Bovenstaand beeld komt overeen met de antwoorden die leerlingen in de enquête hebben gegeven op de vraag wat ze verwachten te gaan doen qua opleiding of beroep na het hGL. In klas 1 zijn er minder technische beroepen genoemd dan in klas 2. Klas 1 onderbouwt dit met het argument dat Robotica niet van toepassing is voor het beroep wat zij voor ogen hebben. Zoals dokter, fotografe, advocate of ‘iets met dieren’. De docenten van het Robotica-project zijn echter van mening dat ook in deze genoemde beroepen Roboticakennis van pas komt. De aan te leren vaardigheden, kennis en manier van aanpak die nodig zijn om een robot te bouwen en te programmeren, gaan namelijk volgens hen verder dan de technische beroepen die wij op dit moment kennen.

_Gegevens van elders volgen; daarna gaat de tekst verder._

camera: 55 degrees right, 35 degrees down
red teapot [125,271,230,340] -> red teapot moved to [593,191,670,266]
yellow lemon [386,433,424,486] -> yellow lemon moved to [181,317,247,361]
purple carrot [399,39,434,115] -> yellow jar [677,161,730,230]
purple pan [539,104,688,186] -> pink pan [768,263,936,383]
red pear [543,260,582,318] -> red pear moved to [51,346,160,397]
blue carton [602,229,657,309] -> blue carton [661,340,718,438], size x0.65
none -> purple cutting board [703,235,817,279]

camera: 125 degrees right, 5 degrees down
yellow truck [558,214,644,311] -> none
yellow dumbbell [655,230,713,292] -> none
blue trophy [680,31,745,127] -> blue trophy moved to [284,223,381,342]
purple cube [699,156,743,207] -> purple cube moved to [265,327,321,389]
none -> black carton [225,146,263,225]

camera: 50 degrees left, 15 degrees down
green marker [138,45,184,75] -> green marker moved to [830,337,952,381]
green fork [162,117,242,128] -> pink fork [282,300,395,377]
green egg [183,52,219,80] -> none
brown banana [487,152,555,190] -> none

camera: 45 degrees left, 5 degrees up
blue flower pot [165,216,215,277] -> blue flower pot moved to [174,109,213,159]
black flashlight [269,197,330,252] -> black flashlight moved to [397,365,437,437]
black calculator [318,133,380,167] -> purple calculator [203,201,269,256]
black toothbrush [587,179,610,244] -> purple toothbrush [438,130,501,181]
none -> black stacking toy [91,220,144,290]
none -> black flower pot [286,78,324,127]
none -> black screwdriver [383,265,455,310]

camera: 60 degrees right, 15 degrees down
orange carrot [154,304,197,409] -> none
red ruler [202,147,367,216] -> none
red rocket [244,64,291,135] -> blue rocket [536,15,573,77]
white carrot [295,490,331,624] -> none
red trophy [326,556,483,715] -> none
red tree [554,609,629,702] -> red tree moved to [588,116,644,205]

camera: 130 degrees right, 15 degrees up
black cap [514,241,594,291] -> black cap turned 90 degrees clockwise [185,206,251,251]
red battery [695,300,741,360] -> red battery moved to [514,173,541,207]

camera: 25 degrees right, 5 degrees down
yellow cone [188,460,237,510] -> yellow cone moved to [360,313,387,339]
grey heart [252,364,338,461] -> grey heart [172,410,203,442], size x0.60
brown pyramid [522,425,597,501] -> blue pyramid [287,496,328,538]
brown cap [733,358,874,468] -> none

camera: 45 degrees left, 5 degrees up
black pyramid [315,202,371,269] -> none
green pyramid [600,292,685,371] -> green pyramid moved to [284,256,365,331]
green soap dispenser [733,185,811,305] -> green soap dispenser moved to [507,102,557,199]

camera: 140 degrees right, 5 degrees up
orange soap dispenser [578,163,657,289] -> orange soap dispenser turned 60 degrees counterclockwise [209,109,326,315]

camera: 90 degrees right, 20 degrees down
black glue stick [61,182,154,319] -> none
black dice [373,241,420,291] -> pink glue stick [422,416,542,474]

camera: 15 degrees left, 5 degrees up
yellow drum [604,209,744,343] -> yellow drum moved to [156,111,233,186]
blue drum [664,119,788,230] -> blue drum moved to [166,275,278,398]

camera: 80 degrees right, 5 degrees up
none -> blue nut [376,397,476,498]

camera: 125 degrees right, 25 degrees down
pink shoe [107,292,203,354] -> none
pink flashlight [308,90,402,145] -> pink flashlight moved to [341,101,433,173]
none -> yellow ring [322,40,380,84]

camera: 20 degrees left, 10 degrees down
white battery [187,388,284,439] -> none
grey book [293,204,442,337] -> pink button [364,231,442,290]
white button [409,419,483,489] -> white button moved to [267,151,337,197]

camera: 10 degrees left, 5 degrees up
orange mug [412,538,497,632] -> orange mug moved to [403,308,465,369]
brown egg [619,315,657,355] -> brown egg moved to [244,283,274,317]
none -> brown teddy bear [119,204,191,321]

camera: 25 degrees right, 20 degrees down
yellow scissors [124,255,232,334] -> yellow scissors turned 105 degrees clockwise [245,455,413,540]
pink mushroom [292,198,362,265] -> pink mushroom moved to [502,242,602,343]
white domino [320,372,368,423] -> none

Het laten zien van voorbeelden hoe Robotica in diverse sectoren wordt toegepast, zou dan ook een advies kunnen zijn aan de Robotica-docenten. Door dit onderdeel toe te voegen aan het project, zouden leerlingen een beter beeld kunnen krijgen van waarom het project ook voor hen en hun toekomstdroom van toegevoegde waarde kan zijn.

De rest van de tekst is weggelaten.